Today marks the 100th anniversary of Roald Amundsen becoming the first person to reach the South Pole.
Arriving on December 14, 1911, he beat British explorer, Robert Falcon Scott, by a month, but the value of his accomplishment is, to this day, hotly disputed. Sure, Amundsen got to the pole first, say the Brits, but Scott was slowed down because he was gathering scientific data along the way. But Scott wasn’t a real polar expert and was merely following Shackleton’s earlier routes, say the Norwegians.
You say tomato…
Regardless, the 100th anniversary has turned the South Pole into one hot tourist destination (not literally, of course). Being a lover of polar history, I’ve had my Google alerts for the date set for months and have read with bated breath each web posting about who is attempting to cross Antarctica on land by herself and which mother trained in the freezer to prepare herself for her trip to the Pole.
Although such brave adventurers reap the benefits of modern technology (Felicity Aston, for example, is keeping her followers abreast of her progress via Twitter), such bravery at the ends of the earth isn’t new.
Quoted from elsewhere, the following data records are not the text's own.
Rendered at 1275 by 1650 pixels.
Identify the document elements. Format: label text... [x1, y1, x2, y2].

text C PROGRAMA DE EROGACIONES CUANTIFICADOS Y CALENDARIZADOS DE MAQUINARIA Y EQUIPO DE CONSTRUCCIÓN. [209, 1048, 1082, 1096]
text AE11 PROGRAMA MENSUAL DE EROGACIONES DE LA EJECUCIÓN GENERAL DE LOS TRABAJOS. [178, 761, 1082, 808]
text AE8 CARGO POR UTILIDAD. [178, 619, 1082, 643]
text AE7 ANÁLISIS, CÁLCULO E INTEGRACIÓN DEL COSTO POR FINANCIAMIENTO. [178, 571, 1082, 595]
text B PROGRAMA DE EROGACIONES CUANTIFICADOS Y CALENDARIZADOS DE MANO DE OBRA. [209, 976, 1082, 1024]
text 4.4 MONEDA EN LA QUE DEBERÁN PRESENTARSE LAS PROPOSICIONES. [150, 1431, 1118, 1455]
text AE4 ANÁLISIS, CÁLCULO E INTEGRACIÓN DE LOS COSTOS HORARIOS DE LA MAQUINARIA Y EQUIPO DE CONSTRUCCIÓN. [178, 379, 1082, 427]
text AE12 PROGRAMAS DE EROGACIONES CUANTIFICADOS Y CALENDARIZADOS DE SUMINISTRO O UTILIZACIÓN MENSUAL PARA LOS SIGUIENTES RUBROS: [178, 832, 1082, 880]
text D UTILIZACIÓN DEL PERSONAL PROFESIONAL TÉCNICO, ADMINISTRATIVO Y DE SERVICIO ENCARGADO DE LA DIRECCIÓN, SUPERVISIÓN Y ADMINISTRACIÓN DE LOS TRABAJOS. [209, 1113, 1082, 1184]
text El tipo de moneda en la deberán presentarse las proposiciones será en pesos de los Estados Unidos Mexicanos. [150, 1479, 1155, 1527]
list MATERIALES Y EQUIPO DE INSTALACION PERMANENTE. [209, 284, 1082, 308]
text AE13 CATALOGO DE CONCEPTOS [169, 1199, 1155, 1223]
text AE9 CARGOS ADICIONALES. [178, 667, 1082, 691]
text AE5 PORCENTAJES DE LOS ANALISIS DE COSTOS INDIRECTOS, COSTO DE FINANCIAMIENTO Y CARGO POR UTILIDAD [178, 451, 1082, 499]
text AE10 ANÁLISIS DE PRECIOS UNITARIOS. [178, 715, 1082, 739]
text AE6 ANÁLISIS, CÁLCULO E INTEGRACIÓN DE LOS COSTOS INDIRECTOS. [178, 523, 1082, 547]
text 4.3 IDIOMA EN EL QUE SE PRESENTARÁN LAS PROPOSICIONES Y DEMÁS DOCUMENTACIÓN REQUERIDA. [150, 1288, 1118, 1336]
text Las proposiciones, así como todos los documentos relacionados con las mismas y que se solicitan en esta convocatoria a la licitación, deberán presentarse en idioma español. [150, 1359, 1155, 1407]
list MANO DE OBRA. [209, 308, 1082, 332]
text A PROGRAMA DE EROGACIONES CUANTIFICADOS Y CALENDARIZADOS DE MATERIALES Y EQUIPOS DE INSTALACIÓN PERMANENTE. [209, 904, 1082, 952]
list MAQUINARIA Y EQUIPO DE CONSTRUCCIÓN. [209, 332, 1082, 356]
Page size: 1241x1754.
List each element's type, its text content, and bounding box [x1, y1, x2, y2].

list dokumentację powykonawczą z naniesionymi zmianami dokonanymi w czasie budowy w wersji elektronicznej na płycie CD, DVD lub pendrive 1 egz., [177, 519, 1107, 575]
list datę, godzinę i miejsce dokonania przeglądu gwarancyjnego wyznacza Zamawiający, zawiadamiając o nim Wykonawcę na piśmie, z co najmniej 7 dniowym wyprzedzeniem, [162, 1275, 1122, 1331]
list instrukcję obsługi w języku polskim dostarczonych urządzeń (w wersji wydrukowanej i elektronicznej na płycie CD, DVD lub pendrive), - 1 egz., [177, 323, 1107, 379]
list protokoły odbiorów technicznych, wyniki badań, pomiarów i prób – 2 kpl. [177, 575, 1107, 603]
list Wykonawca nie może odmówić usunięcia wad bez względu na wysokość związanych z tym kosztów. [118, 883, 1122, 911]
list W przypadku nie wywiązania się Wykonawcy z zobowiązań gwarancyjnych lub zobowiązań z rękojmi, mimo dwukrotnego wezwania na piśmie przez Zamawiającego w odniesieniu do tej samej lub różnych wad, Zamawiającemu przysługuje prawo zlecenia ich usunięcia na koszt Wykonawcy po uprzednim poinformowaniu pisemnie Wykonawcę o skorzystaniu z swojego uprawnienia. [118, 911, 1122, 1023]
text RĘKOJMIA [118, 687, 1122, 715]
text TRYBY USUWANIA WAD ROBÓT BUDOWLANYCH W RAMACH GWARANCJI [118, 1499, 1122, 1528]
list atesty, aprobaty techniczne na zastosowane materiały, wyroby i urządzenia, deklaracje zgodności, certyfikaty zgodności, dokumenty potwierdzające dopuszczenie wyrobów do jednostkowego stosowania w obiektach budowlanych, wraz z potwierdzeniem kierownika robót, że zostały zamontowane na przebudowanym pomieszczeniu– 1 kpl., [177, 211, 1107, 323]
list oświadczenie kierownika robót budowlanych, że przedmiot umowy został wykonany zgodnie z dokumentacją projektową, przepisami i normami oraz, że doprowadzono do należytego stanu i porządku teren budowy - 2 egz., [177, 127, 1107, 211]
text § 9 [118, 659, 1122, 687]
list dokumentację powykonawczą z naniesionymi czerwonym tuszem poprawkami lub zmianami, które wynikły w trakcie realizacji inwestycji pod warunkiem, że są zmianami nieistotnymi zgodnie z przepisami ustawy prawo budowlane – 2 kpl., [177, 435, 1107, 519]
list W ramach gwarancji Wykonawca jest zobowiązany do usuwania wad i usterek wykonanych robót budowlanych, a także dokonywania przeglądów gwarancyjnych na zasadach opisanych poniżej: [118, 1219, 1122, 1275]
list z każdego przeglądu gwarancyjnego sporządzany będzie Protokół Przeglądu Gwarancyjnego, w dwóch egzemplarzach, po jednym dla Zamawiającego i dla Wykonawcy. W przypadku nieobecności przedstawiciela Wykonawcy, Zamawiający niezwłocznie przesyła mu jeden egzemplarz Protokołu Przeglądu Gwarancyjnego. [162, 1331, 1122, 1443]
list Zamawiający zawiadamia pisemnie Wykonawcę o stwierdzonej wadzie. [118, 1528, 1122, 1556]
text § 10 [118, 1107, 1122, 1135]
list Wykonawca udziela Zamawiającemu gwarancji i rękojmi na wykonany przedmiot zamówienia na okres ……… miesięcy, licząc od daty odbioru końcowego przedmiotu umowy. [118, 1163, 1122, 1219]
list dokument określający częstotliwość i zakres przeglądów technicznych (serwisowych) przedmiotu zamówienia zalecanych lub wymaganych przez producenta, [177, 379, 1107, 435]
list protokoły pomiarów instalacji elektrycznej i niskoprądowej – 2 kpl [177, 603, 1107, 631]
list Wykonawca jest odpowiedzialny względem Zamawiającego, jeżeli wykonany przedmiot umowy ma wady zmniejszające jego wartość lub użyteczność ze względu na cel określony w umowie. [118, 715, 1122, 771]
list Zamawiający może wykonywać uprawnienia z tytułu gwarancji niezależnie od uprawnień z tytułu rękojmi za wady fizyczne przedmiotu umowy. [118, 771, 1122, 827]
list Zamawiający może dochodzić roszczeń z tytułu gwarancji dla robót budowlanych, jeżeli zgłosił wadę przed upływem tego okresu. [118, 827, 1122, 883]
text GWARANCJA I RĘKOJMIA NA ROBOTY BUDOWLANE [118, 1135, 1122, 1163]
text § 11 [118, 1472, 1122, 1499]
Polar history is rife with stories of heroism and courage. Being one of the more formidable places on earth, how could it not be? The mean annual temperature in Antarctica is -70F . The average wind speeds are measured on three levels–below -100 and above -75. The continent boasts almost no vegetation and only a few species of wildlife, most of which inhabit only the coastal areas. Any person crazy enough to venture there has to be made of extraordinary grit.
Today, with all eyes on the Pole, I turn my own attention to those who went before the Gortex and Northface-clad folk who follow a well-marked path with plenty of hot-cocoa breaks along the way. I think of Byrd, wintering alone in an underground shack, who was almost killed by a carbon monoxide leak in his stove’s chimney. I think of the men sleeping on shifting seas when the ground cracked open, dropping one unsuspecting crew member into the open ocean. I think of Ernest Shackleton who, without hesitation, reached down into the frigid water and pulled the man (sleeping bag and all) out of the frigid water just before the ice slammed back together again. I think of men sleeping in the bowels of a tiny boat, in nothing more than a wet (and disintegrating) fur sleeping bag, hoping beyond hope to find a tiny speck of an island in a huge freezing ocean, the only hope of saving the sailors they’d left behind on the mainland, praying for rescue.
Have you ever wondered how people with such pluck got to the point where they were able to pull off such almost-inhuman feats? I do, and sitting on the couch watching Hogan’s Heroes reruns ain’t it. We’re spoiled in this day, thinking that if Pizza Hut takes more than three rings to pick up their phones, we’re being deprived. It makes me wonder how the explorers of tomorrow are living their lives today. Do they sit in 71-degree rooms waiting for their mothers to deliver their mac and cheese or are they outside, facing the elements, working a callous or two into their fingers? Do our kids know how to do without? Do our children have what it takes to go through extreme discomfort if their life’s pursuits (or life’s curveballs) require such a thing? Who is raising today tomorrow’s men (and women) of grit?
I hope I am. And I hope you are, too. Giving our children a comfortable life is well and good, but reading about those who, amid terrible suffering, conquered the hinter parts of the world, I’m convinced a comfortable life is not all we need to give our children. Since we never know when our children (or we ourselves, for that matter) are going to need some inner fortitude in order to survive, we would be wise to give them opportunities where they are forced to try to find–or develop–some.
Which reminds me, I’ve got to go get the beasts off the couch, turn down the heat, and have somebody cook us something over an open fire.